Abstract
In the microenvironment of a malignancy, tumor cells do not exist in isolation, but rather in a diverse ecosystem consisting not only of heterogeneous tumor-cell clones, but also normal cell types such as fibroblasts, vasculature, and an extensive pool of immune cells at numerous possible stages of activation and differentiation. This results in a complex interplay of diverse cellular signaling systems, where the immune cell component is now established to influence cancer progression and therapeutic response. It is experimentally difficult and laborious to comprehensively and systematically profile these distinct cell types from heterogeneous tumor samples in order to capitalize on potential therapeutic and biomarker discoveries. One emerging solution to address this challenge is to computationally extract cell-type specific information directly from bulk tumors. Such in silico approaches are advantageous because they can capture both the cell-type specific profiles and the tissue systems level of cell-cell interactions. Accurately and comprehensively predicting these patterns in tumors is an important challenge to overcome, not least given the success of immunotherapeutic drug treatment of several human cancers.
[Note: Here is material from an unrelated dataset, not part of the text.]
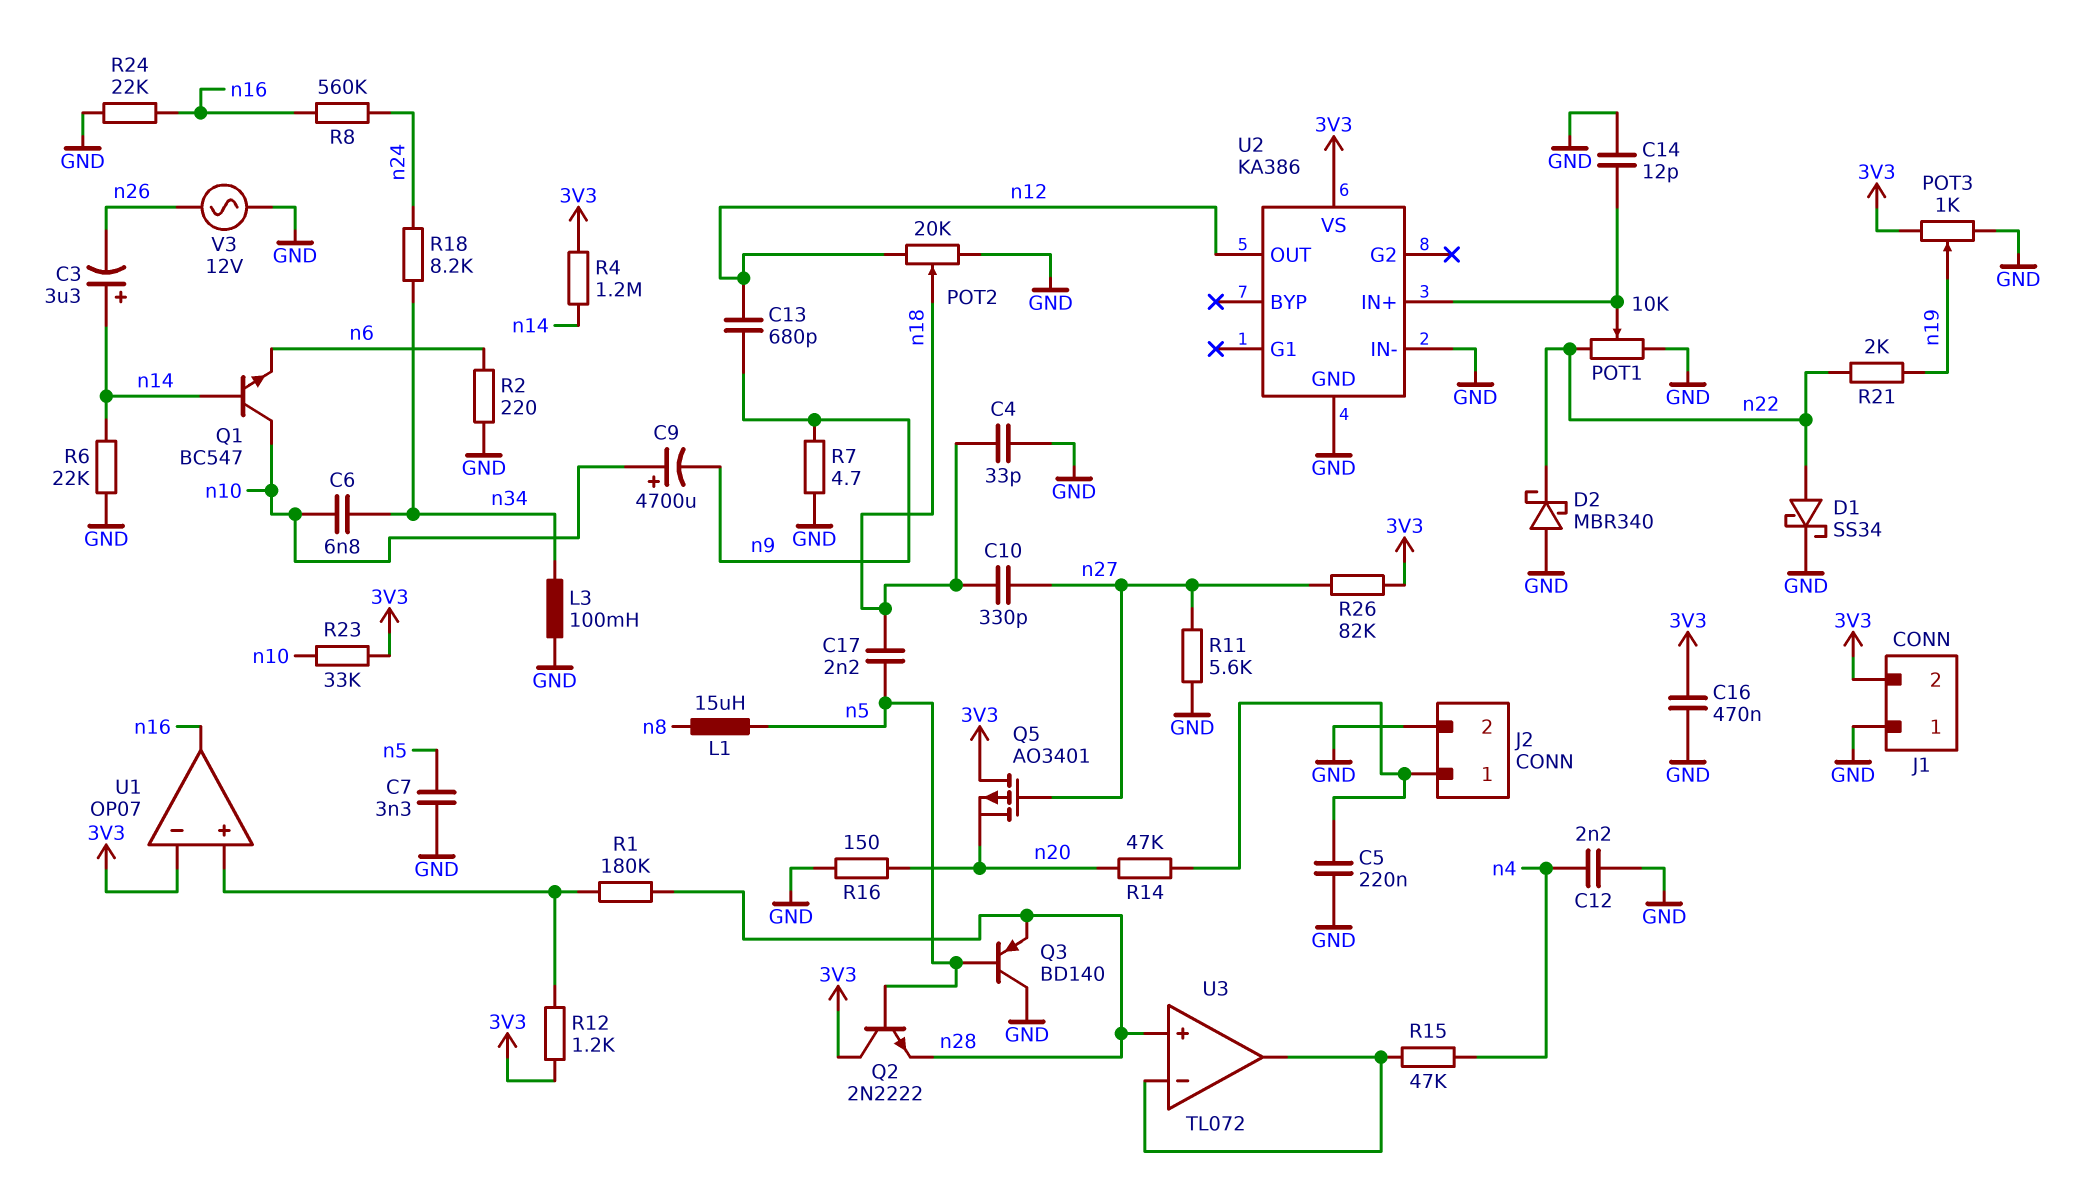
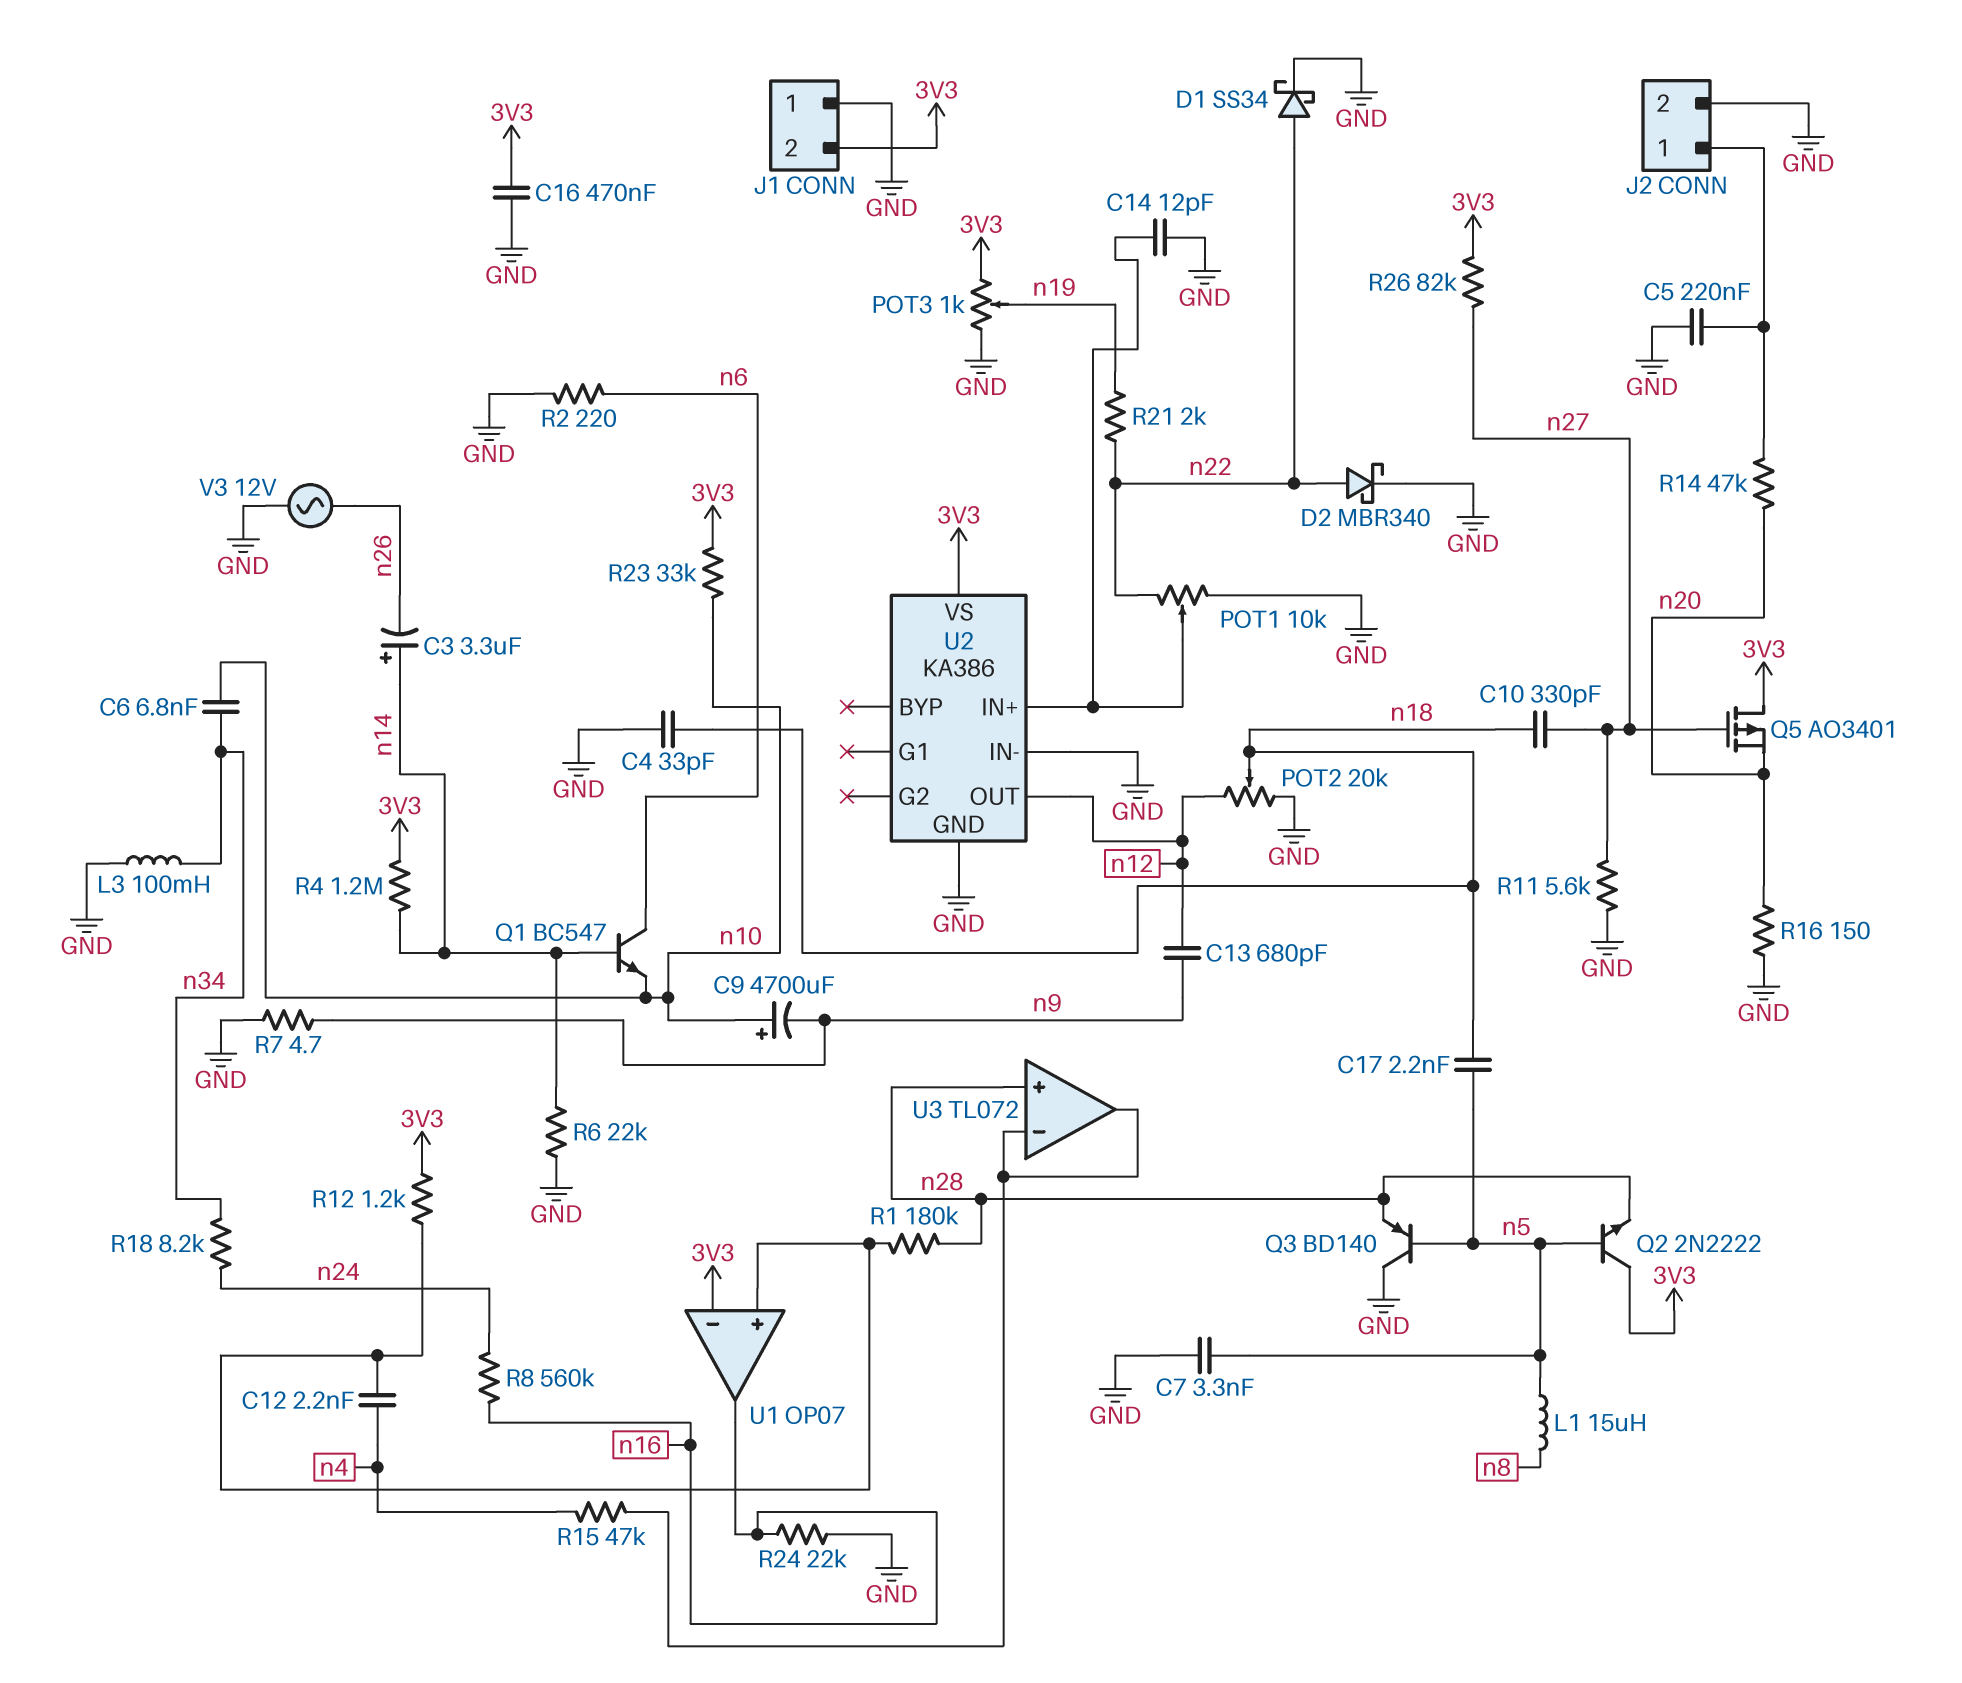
C12: 2.2nF (GND, n4) -> 2.2nF (U1/in+, n4)
D2: schottky MBR340 (A GND, K n22) -> schottky MBR340 (A n22, K GND)
Q1: NPN BC547 (B n14, C n10, E n6) -> NPN BC547 (B n14, C n6, E n10)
This is especially challenging for subsets of closely related immune cell phenotypes with relatively small gene expression differences, which have critical functional distinctions. Here, we outline the existing and emerging novel bioinformatics strategies that can be used to profile the tumor immune landscape.
Keywords: Bioinformatics, Systems-immunology, Immunotherapy, gene expression profiling, immune-cell infiltration, Immuno-oncology.